(Source texts of formatted documents)

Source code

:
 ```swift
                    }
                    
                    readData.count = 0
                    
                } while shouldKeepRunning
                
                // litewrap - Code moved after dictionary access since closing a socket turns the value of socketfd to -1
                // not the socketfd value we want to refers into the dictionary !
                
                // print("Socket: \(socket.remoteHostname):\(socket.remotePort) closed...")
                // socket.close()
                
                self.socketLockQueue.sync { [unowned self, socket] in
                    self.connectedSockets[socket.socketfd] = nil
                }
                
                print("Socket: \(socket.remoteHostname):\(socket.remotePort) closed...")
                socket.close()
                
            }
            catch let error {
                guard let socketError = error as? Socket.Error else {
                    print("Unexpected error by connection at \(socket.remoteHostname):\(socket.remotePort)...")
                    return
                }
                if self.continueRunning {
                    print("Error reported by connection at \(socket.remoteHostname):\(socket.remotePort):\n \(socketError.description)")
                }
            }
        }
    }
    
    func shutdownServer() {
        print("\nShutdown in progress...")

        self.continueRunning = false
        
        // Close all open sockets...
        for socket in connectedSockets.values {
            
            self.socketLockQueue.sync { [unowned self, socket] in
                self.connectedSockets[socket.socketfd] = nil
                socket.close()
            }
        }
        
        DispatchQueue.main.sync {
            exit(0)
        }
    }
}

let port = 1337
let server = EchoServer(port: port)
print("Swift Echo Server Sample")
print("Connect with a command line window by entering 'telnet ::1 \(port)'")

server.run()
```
==
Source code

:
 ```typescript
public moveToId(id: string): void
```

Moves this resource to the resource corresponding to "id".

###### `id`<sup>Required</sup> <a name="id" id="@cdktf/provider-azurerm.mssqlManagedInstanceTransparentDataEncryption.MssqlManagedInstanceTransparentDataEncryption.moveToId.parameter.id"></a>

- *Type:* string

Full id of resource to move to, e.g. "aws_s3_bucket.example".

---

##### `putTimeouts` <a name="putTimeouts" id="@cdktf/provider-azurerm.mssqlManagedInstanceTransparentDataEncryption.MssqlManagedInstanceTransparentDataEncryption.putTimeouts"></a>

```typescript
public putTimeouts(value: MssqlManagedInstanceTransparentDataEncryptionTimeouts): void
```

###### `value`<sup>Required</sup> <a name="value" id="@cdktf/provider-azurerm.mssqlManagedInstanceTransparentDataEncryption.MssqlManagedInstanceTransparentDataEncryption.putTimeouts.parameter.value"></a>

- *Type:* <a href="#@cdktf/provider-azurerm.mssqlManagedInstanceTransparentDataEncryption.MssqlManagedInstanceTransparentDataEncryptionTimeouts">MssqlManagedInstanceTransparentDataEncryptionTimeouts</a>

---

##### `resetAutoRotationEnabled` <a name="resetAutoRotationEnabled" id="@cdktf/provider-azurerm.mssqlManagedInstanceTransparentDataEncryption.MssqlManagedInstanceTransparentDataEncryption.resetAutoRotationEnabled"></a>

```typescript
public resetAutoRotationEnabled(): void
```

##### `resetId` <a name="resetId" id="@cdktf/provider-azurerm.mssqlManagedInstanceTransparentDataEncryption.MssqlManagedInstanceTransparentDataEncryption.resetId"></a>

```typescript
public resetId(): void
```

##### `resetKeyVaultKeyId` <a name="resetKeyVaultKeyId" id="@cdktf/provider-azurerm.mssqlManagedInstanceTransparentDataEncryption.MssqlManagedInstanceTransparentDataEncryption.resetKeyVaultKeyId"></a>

**WHAT IS NEEDED**
Go through the data and return each line where the word "dictionary" appears.

**THE COMPLETED TASK**
                // litewrap - Code moved after dictionary access since closing a socket turns the value of socketfd to -1
                // not the socketfd value we want to refers into the dictionary !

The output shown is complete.